Morning came gray and cold. Selis stirred but didn't wake fully. Kael administered another dose of stimulant, and the team packed what little they had. The wind had picked up again—now carrying flecks of ash from a distant burnstorm.

They followed the ridge west toward the old relay. The ground became more treacherous, sloping downward through a field of jagged rock formations. The terrain forced them to slow, especially with the stretcher.

Arix's shard pulsed with every step closer.

> [Resonance: Increasing – Key Fragment Detected Within 500 Meters]

"Eyes up," Kael said. "The last one was buried. This might not be any different."

The relay structure came into view—half-collapsed, long abandoned. Vines of hardened synthroots clung to its exterior. The door was twisted open, the hallway inside shadowed and narrow.

Arix motioned for Kael to stay with Selis. He and Calyx advanced together.

Inside, the air was stale, but dry. Signs of past scavengers were visible—scratches, old blood, shattered panels. In the center room, a column pulsed faintly.

The shard surged in Arix's chest.

> [Fragment Interface Detected – Initiating Sync]

Arix approached slowly. The console flared, projecting a new hologram. This time, it wasn't a man.

It was a child.

A boy, no older than ten. His face was hollow, scared. He wore a tag on his wrist that read: OBSIDIAN SUBJECT 31.

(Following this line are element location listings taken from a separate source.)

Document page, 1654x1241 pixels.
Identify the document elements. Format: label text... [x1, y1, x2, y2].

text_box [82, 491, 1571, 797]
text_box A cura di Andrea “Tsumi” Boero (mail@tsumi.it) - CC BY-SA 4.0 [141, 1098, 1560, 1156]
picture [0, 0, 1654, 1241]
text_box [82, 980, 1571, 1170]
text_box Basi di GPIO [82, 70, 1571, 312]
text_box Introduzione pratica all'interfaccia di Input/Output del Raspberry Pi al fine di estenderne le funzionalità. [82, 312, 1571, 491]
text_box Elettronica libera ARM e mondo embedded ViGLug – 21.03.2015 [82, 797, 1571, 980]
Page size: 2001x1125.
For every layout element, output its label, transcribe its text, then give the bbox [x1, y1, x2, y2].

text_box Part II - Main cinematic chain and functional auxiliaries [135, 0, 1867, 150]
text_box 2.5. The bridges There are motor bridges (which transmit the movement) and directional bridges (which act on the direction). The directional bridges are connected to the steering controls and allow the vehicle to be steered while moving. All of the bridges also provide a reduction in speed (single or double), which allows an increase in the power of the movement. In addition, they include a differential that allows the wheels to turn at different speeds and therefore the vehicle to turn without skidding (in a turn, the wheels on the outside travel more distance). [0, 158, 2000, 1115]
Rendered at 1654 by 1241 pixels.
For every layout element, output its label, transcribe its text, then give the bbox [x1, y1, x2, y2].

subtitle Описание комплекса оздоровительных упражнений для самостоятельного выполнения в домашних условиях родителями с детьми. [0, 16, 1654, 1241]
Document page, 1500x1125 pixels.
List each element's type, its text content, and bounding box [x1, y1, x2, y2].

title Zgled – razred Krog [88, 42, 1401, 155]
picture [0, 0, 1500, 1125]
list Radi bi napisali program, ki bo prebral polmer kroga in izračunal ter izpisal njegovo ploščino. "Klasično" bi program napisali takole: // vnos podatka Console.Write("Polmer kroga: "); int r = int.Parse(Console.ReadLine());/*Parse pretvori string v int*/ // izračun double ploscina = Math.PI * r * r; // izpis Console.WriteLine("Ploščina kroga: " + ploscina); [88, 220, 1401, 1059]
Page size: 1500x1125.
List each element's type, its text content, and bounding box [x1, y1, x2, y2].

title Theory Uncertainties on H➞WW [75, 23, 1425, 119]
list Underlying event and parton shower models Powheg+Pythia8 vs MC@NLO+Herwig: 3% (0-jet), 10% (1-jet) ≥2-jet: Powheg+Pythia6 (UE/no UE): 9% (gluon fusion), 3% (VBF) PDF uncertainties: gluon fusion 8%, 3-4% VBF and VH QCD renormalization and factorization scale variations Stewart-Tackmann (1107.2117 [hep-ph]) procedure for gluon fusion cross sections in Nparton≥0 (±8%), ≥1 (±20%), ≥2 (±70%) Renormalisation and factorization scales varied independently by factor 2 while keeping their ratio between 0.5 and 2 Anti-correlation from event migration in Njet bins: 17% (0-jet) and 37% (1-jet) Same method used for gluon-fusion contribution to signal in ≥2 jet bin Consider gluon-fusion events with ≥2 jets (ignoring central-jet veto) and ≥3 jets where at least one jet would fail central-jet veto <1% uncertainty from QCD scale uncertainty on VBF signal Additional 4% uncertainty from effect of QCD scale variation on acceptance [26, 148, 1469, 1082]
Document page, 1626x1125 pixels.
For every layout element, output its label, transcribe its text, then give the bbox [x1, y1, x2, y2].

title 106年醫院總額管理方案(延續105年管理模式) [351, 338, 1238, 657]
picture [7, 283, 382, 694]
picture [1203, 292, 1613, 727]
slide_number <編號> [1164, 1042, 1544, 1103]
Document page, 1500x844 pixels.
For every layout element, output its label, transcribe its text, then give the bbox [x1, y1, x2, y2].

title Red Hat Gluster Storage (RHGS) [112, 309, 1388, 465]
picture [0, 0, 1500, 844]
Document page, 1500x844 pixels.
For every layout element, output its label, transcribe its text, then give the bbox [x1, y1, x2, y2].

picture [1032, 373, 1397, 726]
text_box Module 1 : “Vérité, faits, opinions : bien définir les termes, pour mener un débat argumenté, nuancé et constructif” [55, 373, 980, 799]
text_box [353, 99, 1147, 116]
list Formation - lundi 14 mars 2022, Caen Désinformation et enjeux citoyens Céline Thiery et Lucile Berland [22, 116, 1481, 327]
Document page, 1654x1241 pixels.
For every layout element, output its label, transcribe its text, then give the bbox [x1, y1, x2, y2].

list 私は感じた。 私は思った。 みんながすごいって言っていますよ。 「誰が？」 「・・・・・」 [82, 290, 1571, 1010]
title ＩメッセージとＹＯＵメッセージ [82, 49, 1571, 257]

"Are you here to take me back?" he asked, voice barely a whisper.

Arix froze.

"No," he said. "I'm here to listen."

The boy blinked. "No one listens. They all scream."

The vision hit like a wave.

A lab. Cold. Metallic. Filled with children strapped to monitors. Shards forced into flesh. Screams echoed through sterile corridors. Scientists scribbled notes. Watched. Smiled.

And then—an explosion.

A black surge of Rift energy as one of the children opened a door they were never meant to touch.

The relay burned.

The boy disintegrated.

And then the chamber returned to stillness.

> [Key Fragment Integrated – 1 Remaining]

Arix collapsed to his knees, gasping.

Calyx helped him up. "What did you see?"

"Obsidian made these shards. But they didn't understand them. They tested them on kids."

Kael's voice came over comms. "Movement outside. Big. Multiple legs."

Arix rose. "Then we run."

The echoes followed them as they fled into the dust, the past closing behind them—but never far enough.